INSTRUCTIONS TO FOLLOW: Search the entries below for "front" and copy each matching line.

RECORD EXCERPTS:
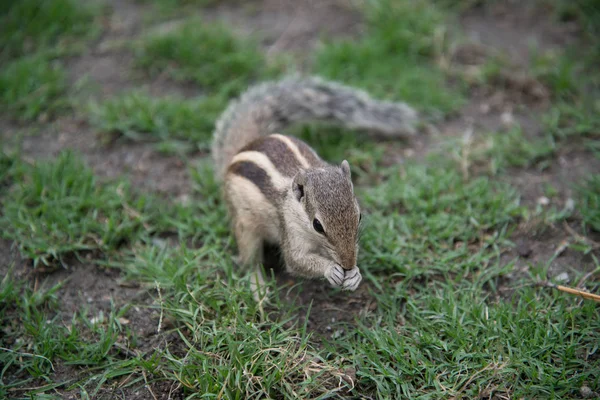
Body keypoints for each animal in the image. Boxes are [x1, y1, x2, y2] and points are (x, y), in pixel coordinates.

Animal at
==
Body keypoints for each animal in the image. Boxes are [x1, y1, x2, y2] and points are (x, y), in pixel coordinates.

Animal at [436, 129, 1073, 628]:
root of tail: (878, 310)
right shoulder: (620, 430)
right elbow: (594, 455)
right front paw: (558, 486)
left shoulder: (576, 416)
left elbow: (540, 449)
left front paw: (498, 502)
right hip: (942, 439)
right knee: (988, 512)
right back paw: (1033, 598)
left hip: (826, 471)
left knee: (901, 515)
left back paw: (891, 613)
--
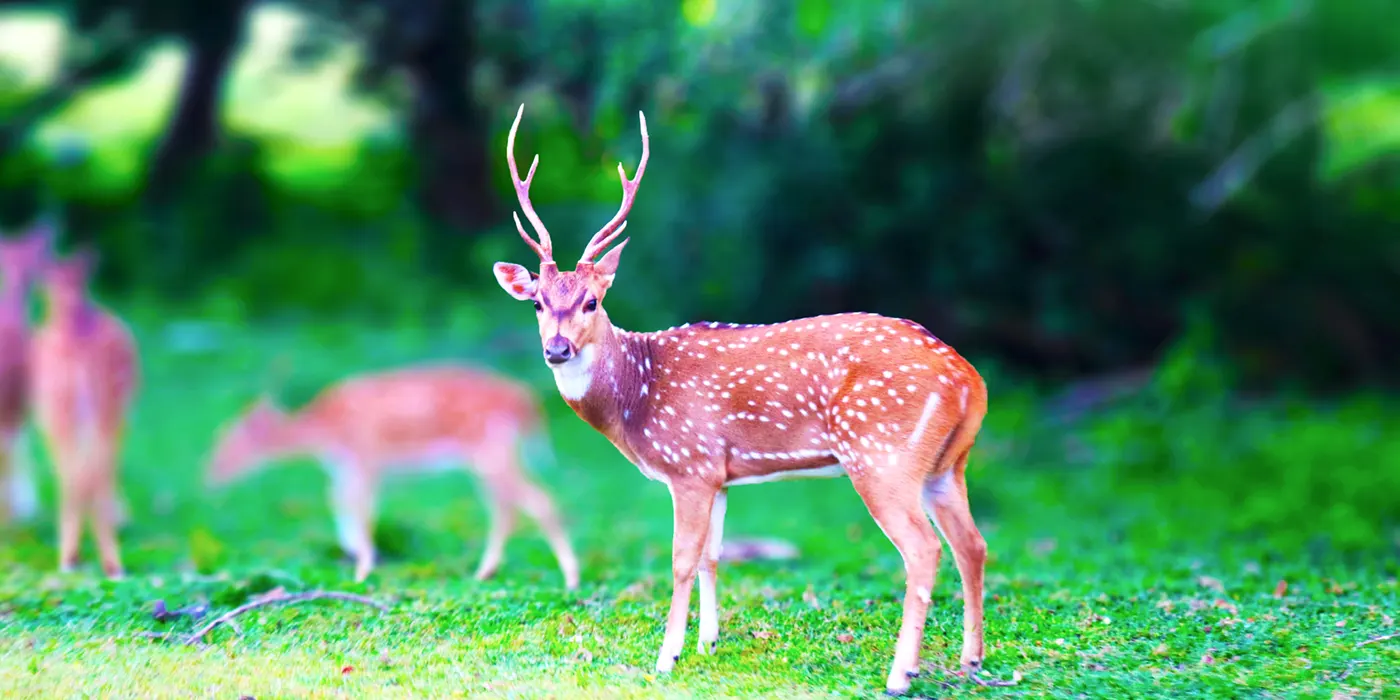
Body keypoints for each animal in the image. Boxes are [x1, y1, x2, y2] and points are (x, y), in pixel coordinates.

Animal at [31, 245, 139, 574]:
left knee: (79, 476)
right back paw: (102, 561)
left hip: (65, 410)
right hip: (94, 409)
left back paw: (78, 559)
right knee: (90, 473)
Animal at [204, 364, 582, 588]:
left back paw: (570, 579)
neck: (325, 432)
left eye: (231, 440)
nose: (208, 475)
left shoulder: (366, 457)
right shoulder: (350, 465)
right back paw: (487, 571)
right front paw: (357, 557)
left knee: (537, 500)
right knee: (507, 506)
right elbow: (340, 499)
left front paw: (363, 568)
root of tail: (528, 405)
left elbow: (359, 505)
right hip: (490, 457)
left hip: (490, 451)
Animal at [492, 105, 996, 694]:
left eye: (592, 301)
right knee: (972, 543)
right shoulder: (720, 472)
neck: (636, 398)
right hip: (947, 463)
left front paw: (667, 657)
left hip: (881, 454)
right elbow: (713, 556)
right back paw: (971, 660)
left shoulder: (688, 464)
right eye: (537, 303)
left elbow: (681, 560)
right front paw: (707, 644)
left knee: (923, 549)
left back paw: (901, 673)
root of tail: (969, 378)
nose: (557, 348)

RESPONSE TO THIS EXERCISE:
right front paw: (558, 486)
left front paw: (498, 502)
right front paw: (357, 557)
left front paw: (363, 568)
left front paw: (667, 657)
right front paw: (707, 644)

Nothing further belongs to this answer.